Although the data below contains pictures, please reproduce only its words, exactly.

→ Data block
╔══

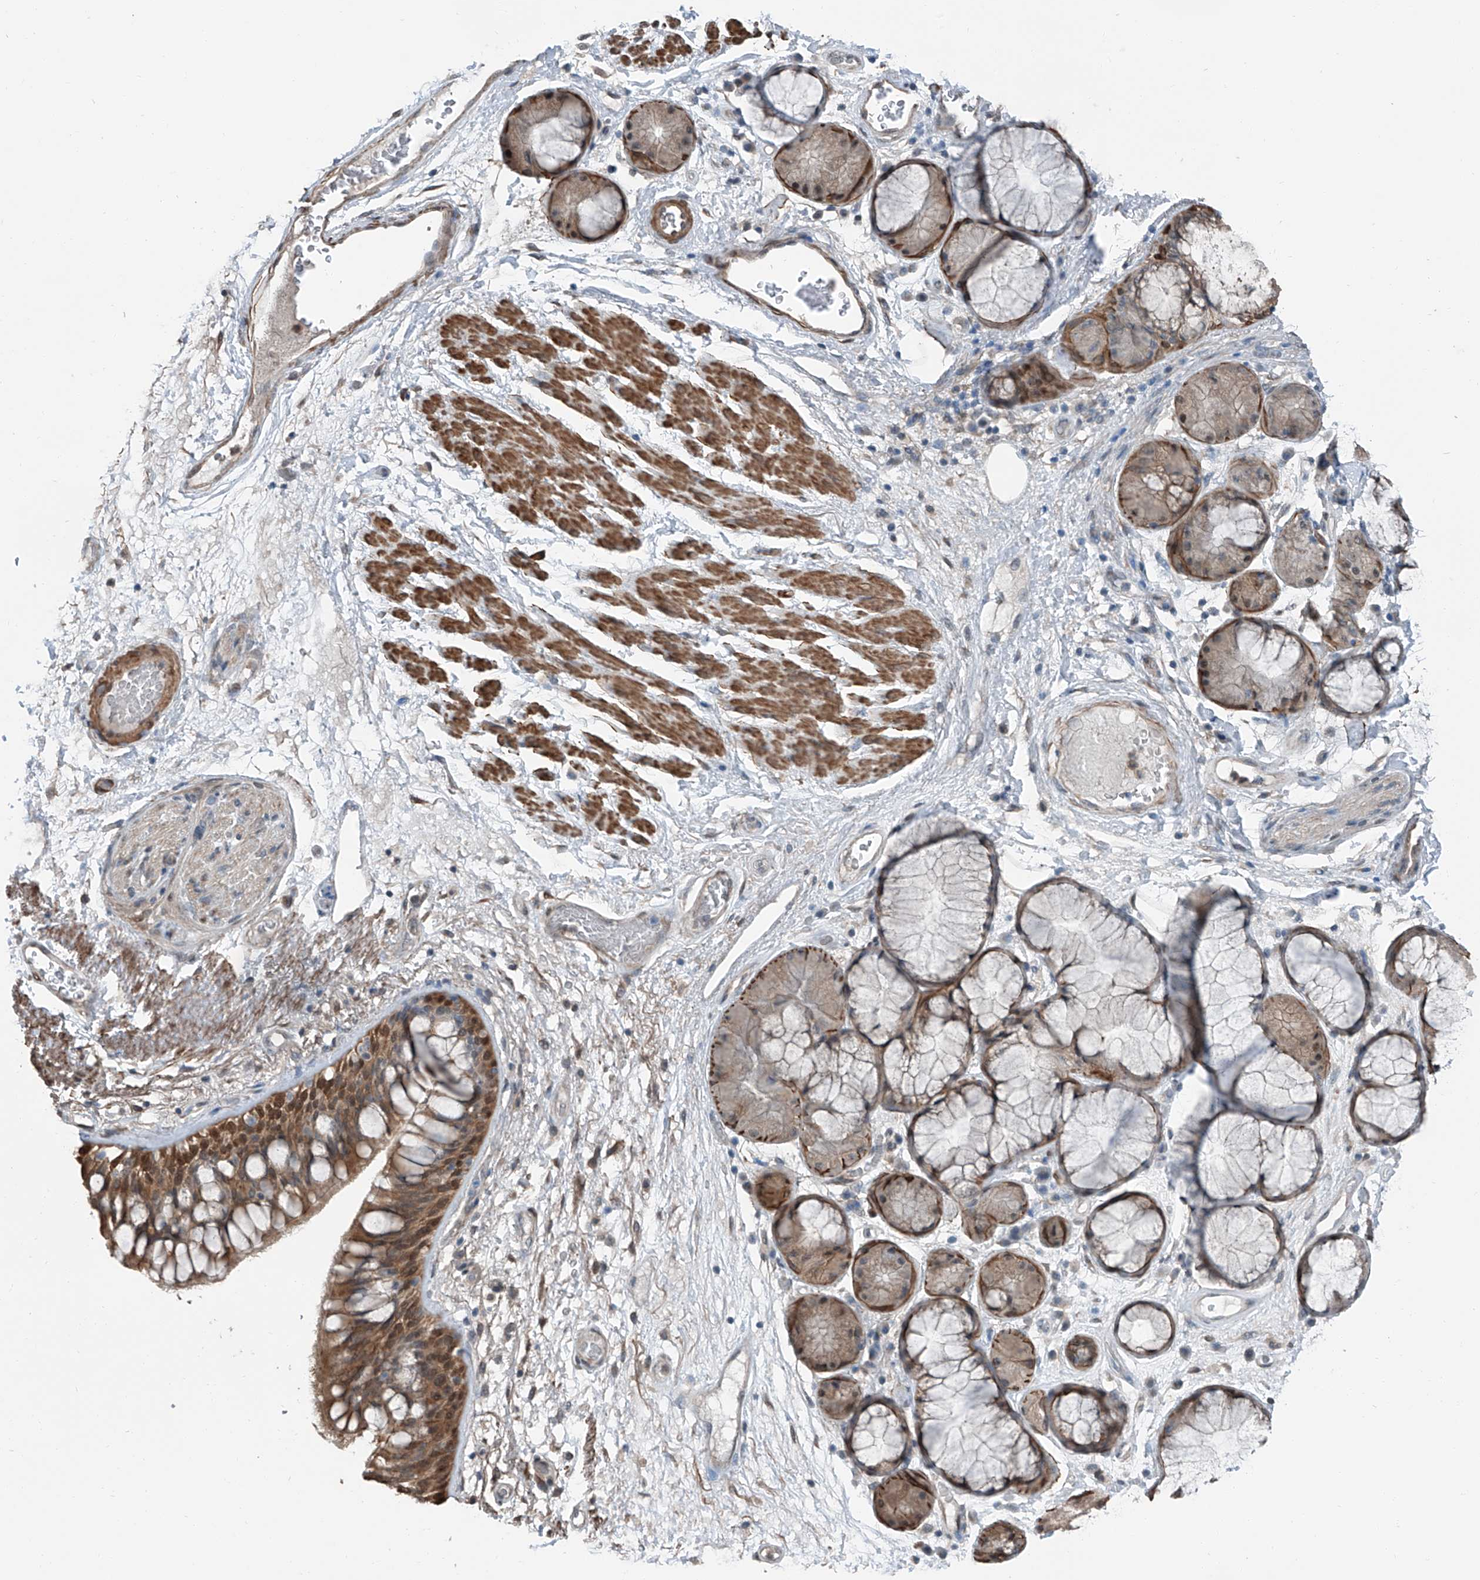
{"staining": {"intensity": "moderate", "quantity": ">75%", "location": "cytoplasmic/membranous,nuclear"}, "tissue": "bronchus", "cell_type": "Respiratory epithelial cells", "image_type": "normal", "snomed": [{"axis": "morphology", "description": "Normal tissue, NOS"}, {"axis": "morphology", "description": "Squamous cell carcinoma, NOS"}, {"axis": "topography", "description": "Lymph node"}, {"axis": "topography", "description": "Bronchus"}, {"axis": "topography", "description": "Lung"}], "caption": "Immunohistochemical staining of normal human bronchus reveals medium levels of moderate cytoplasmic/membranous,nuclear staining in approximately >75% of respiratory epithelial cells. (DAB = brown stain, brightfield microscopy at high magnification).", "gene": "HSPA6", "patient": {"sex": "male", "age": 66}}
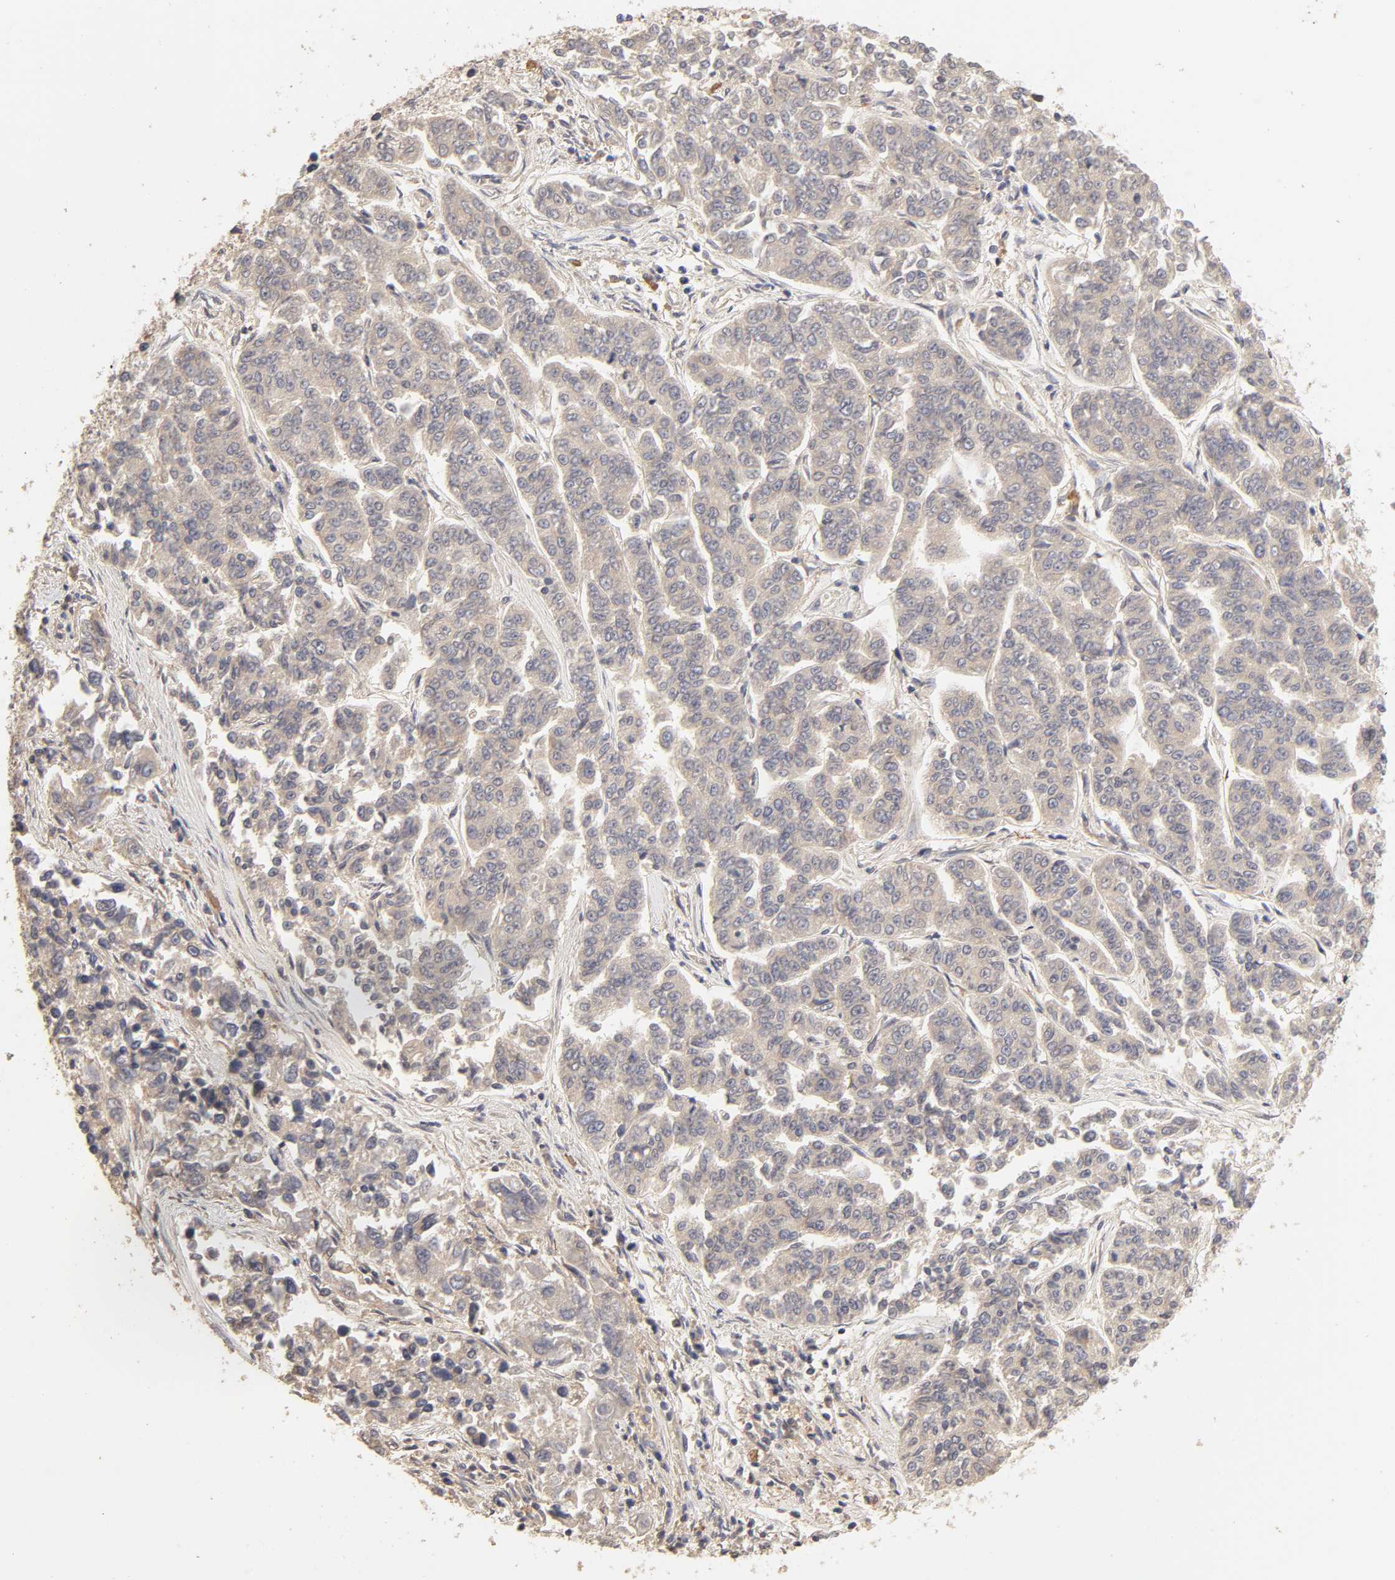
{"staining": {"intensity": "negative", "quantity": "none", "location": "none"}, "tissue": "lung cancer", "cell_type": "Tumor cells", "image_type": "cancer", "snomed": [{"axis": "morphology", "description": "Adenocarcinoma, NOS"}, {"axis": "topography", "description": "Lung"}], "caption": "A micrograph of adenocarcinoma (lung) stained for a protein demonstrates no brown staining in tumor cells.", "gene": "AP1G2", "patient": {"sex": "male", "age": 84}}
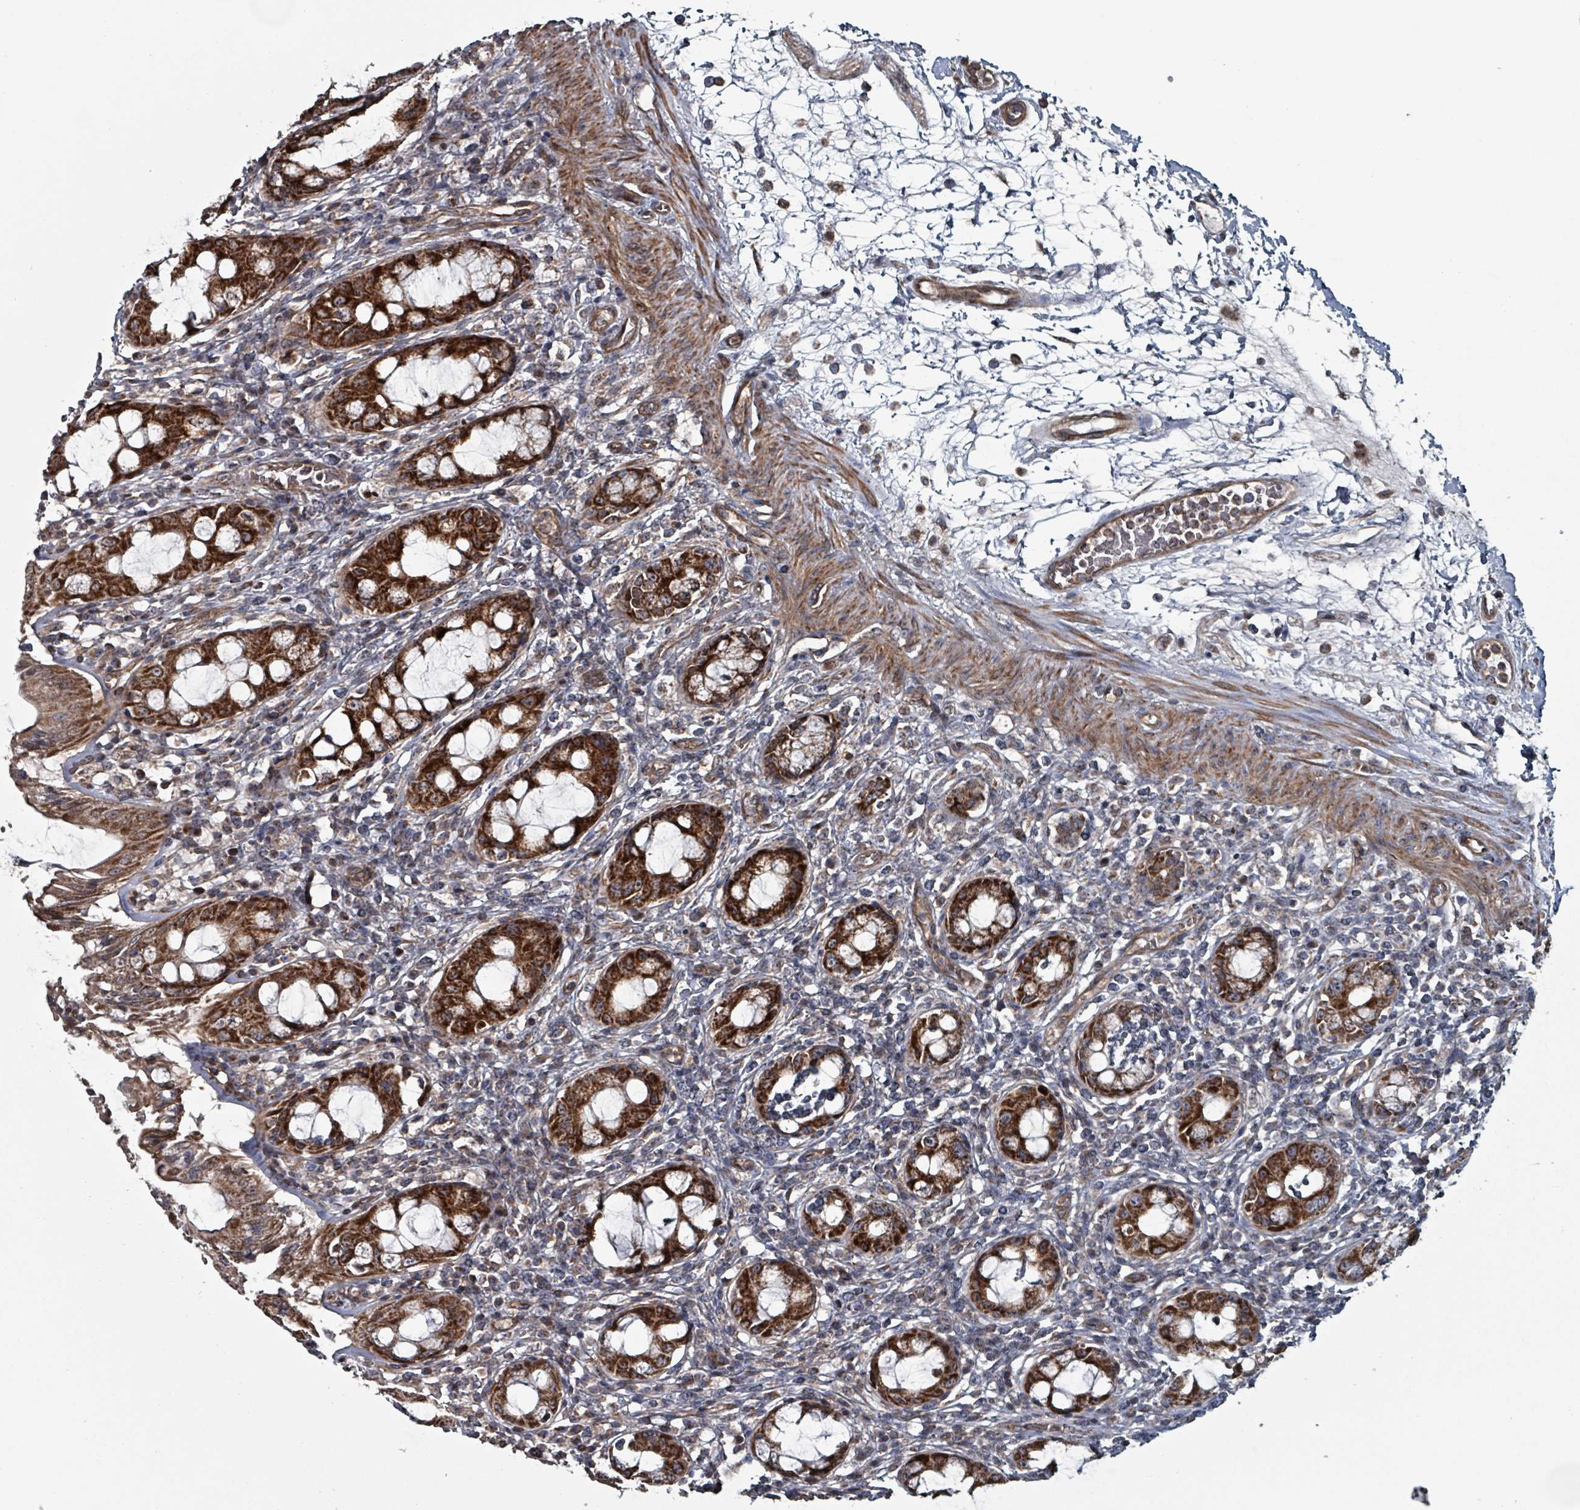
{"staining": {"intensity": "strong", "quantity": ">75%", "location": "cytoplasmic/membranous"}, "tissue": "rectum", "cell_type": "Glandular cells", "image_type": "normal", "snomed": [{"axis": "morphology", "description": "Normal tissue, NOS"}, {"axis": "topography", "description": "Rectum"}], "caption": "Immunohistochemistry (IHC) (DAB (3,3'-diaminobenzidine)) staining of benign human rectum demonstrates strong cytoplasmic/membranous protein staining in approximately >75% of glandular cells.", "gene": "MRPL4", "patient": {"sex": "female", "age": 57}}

╚══

→ Reply to the exercise
{"staining": {"intensity": "moderate", "quantity": ">75%", "location": "cytoplasmic/membranous,nuclear"}, "tissue": "bronchus", "cell_type": "Respiratory epithelial cells", "image_type": "normal", "snomed": [{"axis": "morphology", "description": "Normal tissue, NOS"}, {"axis": "morphology", "description": "Squamous cell carcinoma, NOS"}, {"axis": "topography", "description": "Lymph node"}, {"axis": "topography", "description": "Bronchus"}, {"axis": "topography", "description": "Lung"}], "caption": "Immunohistochemical staining of normal human bronchus reveals medium levels of moderate cytoplasmic/membranous,nuclear staining in approximately >75% of respiratory epithelial cells. (DAB = brown stain, brightfield microscopy at high magnification).", "gene": "HSPA6", "patient": {"sex": "male", "age": 66}}
{"staining": {"intensity": "negative", "quantity": "none", "location": "none"}, "tissue": "lung cancer", "cell_type": "Tumor cells", "image_type": "cancer", "snomed": [{"axis": "morphology", "description": "Adenocarcinoma, NOS"}, {"axis": "topography", "description": "Lung"}], "caption": "A micrograph of adenocarcinoma (lung) stained for a protein demonstrates no brown staining in tumor cells.", "gene": "AP1G2", "patient": {"sex": "male", "age": 84}}
{"staining": {"intensity": "strong", "quantity": ">75%", "location": "cytoplasmic/membranous"}, "tissue": "rectum", "cell_type": "Glandular cells", "image_type": "normal", "snomed": [{"axis": "morphology", "description": "Normal tissue, NOS"}, {"axis": "topography", "description": "Rectum"}], "caption": "Immunohistochemistry (IHC) (DAB (3,3'-diaminobenzidine)) staining of benign human rectum demonstrates strong cytoplasmic/membranous protein staining in approximately >75% of glandular cells.", "gene": "MRPL4", "patient": {"sex": "female", "age": 57}}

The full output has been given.